Sanki mesafeler daha açık,

Sanki karlı dağların başı daha bir dumanlı…

*

Şimdi yazın tam ortasındayız

Temmuz.

O muhteşem yaz günlerinin en iyisini yaşıyoruz

Ne ki benim aklım unutulan, vurulmayan sessiz loş odalı evlerin kapılarında.

*

Kucaklaşmayı unutmuş yüzlerin neler hissettiğinde!

Geçmeyen, gelmeyen, görmeyen, bilmeyen istemeyen vicdanın neleri istediğinde?

Tartıyorum, çarpıyorum elimde bir şey kalmıyor.

**

Oysa ne güzel konuşuyoruz değil mi?

Hepimiz sahiyiz,

Hepimiz sıcacığız,

Hepimiz her zaman en iyisini biliyoruz

Kocaman kocaman gidiyoruz öyle.

*

Aslında biz başladığımız yerde, bir labirentin içinde dönüp duruyoruz farkında değiliz,

Çok iddialı bir söz değil bu

Yaşamım boyunca iyilikleri yaşamaya yaşatmaya gayret ettim.

Çevremde, sağımda solumda hep iyiliklerin olmasını istedim.

Verdiğim mücadeleden son derece mutluyum.

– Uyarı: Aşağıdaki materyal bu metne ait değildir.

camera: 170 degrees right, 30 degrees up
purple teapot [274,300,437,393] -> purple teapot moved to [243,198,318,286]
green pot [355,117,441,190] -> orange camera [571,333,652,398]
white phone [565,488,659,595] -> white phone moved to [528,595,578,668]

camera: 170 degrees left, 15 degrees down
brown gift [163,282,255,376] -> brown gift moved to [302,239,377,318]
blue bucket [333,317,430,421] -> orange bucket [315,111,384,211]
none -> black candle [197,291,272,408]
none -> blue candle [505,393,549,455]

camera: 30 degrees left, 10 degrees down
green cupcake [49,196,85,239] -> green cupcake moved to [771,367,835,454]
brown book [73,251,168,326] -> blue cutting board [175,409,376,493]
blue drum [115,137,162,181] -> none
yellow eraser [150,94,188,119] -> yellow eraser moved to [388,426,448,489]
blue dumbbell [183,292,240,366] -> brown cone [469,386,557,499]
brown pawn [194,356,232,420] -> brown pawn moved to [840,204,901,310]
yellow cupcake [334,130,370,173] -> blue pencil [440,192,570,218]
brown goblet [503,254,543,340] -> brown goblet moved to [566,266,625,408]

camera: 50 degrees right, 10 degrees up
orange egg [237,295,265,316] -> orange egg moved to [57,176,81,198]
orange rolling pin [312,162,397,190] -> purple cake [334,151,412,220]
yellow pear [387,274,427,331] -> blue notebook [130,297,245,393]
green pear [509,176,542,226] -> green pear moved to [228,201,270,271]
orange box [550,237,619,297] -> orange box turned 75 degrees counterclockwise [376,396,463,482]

Türkiye’nin en saygın yerleşim alanında emekliliğin tadını çıkarıyorum,

Bunu bir imtiyaz olarak değil ilmik ilmik ulaştığım zorlu yaşam mücadelemin bir karşılığı olarak görüyorum.

*

Kesinlikle şımarmadım

Haddimi bildim

Sözümü esirgemedim, esirgemem de

Varsa bölüştüm

Yoksa yok dedim

Hayat felsefemi her zaman gerekler üzerine kurmaya çalıştım

Gördüm ki çeliği kimse bükemiyor

Gördüm ki kim dik durursa; eğri belasını buluyor.

**

Velhasıl mirim

Aklım geçip giden şu 9 günlük kocaman Kurban Bayramı tatilinde kaldı.

Ne dedik, nasıl düşledik, nasıl bitti?

Bayram mı ettik, yoksa gönülleri mi terk ettik?

Takdiri sizlere bırakıyorum.

Ortaya karışık yazdım

Mutlu olacağınızı düşünüyorum

Aklınızdan bunları çıkarmayacağınızı umuyorum.